修練や学習による獲得なので、主に肉体や臓器を強化する能力が大半です。稀に思考加速のような星幽体に宿る物がありますが、あくまで例外と言えるでしょう。
ユニークスキル
ユニークスキル以上は、個人の「強い感情」や「激しい衝動」により獲得します。そのため、能力は固有の権能となり、どれだけ似通った能力でもどこかに差異が存在します。
また、意志だけで獲得できるものではなく、権能を形成・許容できるほどの存在値が必要になります。存在値とは保有するエネルギーや身体能力などを数値化した総和でありその人物の容量です。それを上げるには、様々な試練や条件をクリアしていく必要があります。
つまり、意志の強さは”適正”であって、才能とは存在値を指します。
才能の例として、種族が挙げられるでしょう。
例えば
火の妖精族は下記のように最下位のゴブリンからオニへと進化していきます。そうやって次々に位階を上げていくことで存在値は上昇します。ベニマルの場合、鬼人に進化した段階でユニークスキル『大元帥』を獲得しています。
Eランク | Dランク | B+ランク | A+ランク | Sランク |
小鬼族 | 人鬼族 | 大鬼族 | 鬼人 | 妖鬼 |
→→→右へ行くほど進化→→→
もちろん、存在値が上昇したからといって全ての個体が進化出来るわけではありません。

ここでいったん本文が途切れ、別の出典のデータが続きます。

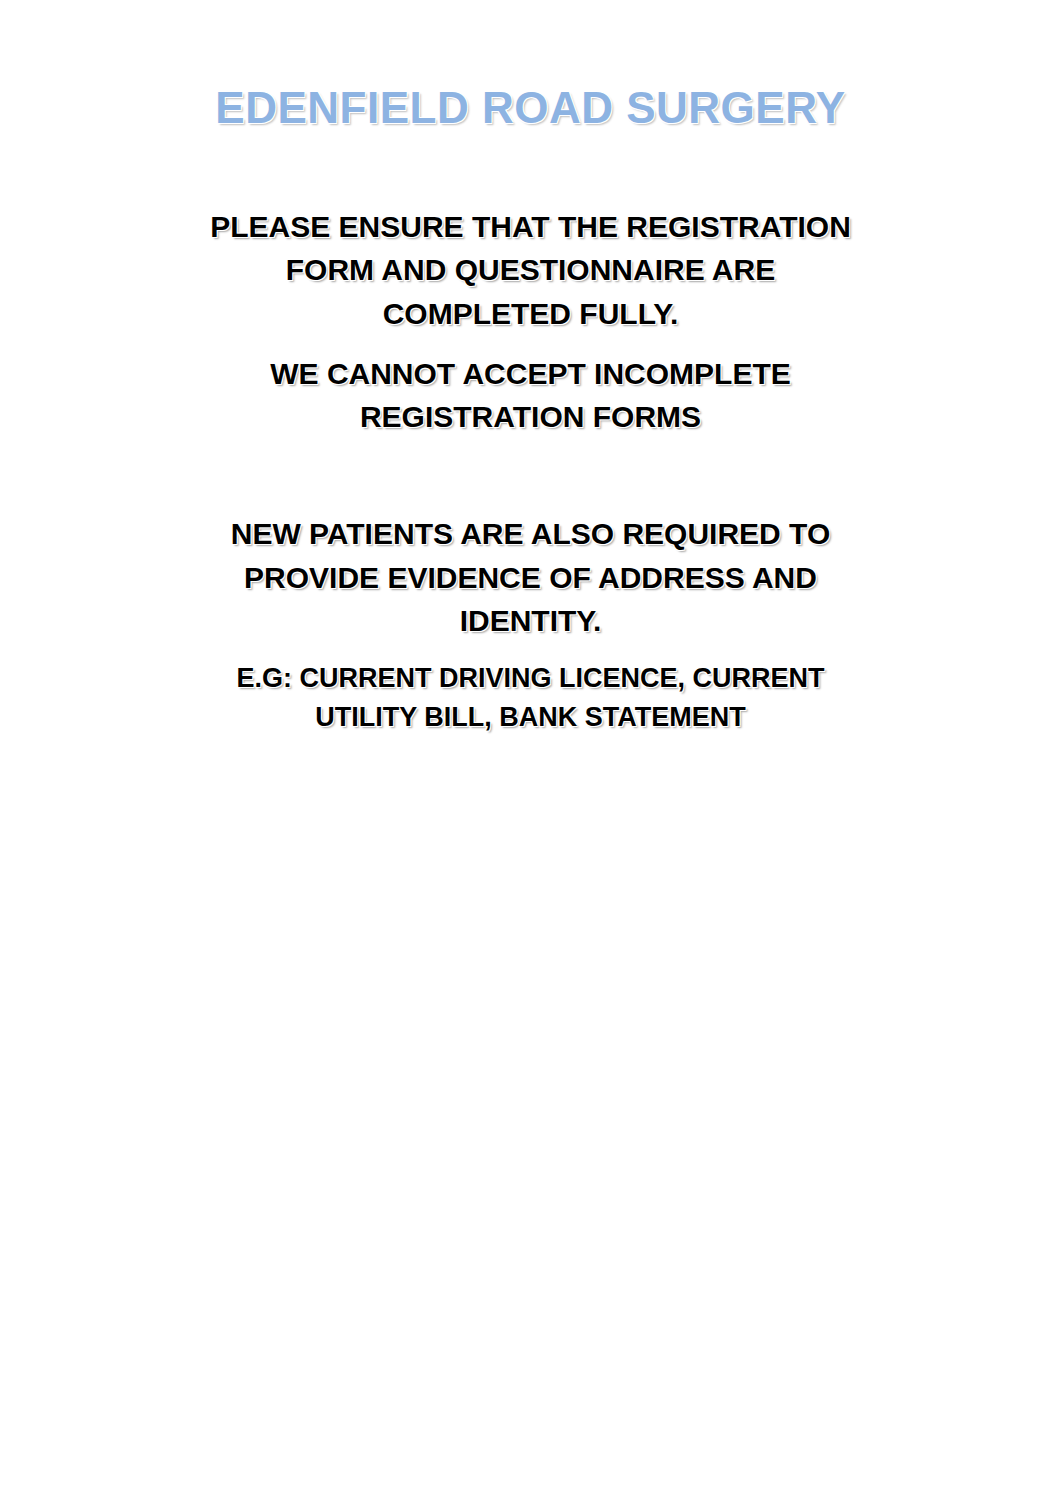EDENFIELD ROAD SURGERY
PLEASE ENSURE THAT THE REGISTRATION FORM AND QUESTIONNAIRE ARE COMPLETED FULLY.
WE CANNOT ACCEPT INCOMPLETE REGISTRATION FORMS
NEW PATIENTS ARE ALSO REQUIRED TO PROVIDE EVIDENCE OF ADDRESS AND IDENTITY.
E.G: CURRENT DRIVING LICENCE, CURRENT UTILITY BILL, BANK STATEMENT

ゴブタなんかはハザードクラスになっても人鬼族のままです。これはリムル様の『食物連鎖』やヴェルドラの『暴風の加護』による「才能限界の引き延ばし」による成長だからかもしれません。
つまり、外的要因により存在値は上がりますが、それでは進化しないということです。
ちなみに、自由組合の統計上異世界人は9割以上の確率でユニークスキルを獲得しているそうです。これは界渡異世界転生の仕組みによるものです。
転生、つまり界次元世界を超えるために”次元の狭間”と呼べる混沌世界で一度肉体を再構築して、基軸世界に発生します。混沌世界は大量のエネルギーに満ちているので、その大量のエネルギーを肉体再構築の際に取り込みます。

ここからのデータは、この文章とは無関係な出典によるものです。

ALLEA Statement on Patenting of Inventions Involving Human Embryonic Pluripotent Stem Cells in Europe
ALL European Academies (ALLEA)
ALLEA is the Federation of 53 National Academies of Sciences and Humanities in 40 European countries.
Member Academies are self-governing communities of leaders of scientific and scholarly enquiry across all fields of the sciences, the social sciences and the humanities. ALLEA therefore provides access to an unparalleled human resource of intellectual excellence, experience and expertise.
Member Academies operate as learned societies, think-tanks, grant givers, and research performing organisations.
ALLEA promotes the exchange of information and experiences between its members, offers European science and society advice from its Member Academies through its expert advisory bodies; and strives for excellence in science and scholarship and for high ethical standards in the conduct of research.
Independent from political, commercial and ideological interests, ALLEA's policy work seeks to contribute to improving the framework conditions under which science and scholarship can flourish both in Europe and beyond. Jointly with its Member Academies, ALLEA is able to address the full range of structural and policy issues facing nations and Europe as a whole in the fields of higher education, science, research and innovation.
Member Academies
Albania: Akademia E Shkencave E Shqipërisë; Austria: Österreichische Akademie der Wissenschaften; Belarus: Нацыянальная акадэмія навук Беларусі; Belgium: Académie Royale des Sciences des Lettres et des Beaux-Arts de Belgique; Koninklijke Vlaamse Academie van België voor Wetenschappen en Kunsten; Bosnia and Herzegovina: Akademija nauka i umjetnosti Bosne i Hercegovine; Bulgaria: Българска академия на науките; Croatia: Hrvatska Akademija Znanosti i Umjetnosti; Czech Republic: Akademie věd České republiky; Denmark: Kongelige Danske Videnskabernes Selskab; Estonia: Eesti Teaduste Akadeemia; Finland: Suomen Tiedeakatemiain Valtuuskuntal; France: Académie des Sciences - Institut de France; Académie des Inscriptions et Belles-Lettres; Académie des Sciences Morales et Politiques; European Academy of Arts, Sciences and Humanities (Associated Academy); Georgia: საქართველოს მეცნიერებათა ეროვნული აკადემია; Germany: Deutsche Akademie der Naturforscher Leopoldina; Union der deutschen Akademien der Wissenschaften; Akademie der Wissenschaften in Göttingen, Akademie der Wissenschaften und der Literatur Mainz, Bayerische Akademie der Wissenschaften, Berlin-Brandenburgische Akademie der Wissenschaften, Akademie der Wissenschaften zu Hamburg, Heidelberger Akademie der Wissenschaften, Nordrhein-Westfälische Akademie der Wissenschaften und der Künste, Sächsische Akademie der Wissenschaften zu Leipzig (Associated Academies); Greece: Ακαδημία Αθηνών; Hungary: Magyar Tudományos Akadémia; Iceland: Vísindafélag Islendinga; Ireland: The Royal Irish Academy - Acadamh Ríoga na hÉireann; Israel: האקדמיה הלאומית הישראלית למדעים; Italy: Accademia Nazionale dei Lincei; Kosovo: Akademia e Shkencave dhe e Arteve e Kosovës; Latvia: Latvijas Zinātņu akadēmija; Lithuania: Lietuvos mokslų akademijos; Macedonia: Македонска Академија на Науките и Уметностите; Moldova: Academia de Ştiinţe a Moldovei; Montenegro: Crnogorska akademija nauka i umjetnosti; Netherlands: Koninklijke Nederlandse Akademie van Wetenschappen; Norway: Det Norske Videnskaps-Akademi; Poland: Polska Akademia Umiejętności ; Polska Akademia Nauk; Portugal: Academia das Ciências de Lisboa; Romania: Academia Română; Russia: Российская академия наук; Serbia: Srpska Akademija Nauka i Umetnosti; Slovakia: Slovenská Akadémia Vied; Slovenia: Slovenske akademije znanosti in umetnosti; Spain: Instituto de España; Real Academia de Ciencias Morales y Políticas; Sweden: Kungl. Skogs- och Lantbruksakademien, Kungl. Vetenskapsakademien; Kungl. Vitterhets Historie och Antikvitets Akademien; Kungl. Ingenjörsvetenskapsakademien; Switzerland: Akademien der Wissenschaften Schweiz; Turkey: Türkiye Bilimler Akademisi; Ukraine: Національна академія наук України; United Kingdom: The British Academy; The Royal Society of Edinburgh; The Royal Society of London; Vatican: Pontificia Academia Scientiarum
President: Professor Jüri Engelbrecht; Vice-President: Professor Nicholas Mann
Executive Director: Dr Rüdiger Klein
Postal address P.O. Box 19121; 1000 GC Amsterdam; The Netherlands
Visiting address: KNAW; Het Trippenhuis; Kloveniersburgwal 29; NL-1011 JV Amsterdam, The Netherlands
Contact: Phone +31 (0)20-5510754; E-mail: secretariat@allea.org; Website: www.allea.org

![](http://ykkapjett.conohawing.com/wp-content/uploads/2022/04/image-13.png)
取り込んだエネルギーは異世界人たちに対して大きな影響を及ぼします。その結果、大半は界渡前後の望みに応じてユニークスキル獲得するようです。
究極能力〈アルティメットスキル〉
獲得条件はユニークスキルと同様で、大きな存在値と強い感情や激しい衝動が必要になります。しかし、ユニークスキルと究極能力ではそれらの規模が違います。
究極への条件:存在値
存在値〔EXISTENCE・POINT〕とは、魔素エネルギー量および身体能力などを数値化し、装備する武具が含有するエネルギー量を合算したものです。以下のようにある程度の強さの指標されています。
究極能力の獲得には覚醒していることが前提となります。人間ならば聖人、魔物ならば真なる魔王が覚醒者に当たります。つまり、自力獲得にはEP:100万以上が必要なのです。
例外として、究極付与あるいは究極贈与のように与えられた場合は、特S級あたりでも保有可能なようです。と言ってもそれらは、劣化した権能や限定された権能だったりするので、自力獲得した権能には及ばないようです。
マサユキはよく分かりません…。ルドラの転生体だからなんでもありかな。
究極への条件:意志
究極能力の場合も強い感情や激しい衝動が必要ですが、ユニークスキルの時のように漠然とした願望では獲得できません。自力獲得には「確固たる意志」が必要です。決死の覚悟と言ってもいいでしょう。
- リムルの場合は敵を喰らい尽くし、死者蘇生を成功させるため。(暴食之王、智慧之王)
- ルミナスの場合はヒナタとクロエ最愛の二人を救うため。(色欲之王)
- グランベルの場合は絶望的な世界に立ち向かうため。(希望之王)
- ミリムの場合は親友を奪った世界に怒りをぶつけるため。(憤怒之王)
- ルドラの場合は世界を統一し平和を実現するため。(誓約之王)
- ギィの場合はヴェルダナーヴァと対等であるため。(傲慢之王)
また、究極に届きうる意志をより具体的に世界へと反映させるのが究極の権能ですから、望む未来に至る「手段」を明確にイメージすることも重要です。個人的にヒナタやガゼルが足りないのはここだと考えます。
つまり、格・意志・具体性の三つが高いほど究極能力の獲得が容易になります。
以上がスキルの全体像になります。もちろん例外は存在するようなので全てを載せられた訳ではないですが、だいたい合っているはずです。
最後まで読んでいただき、ありがとうございました。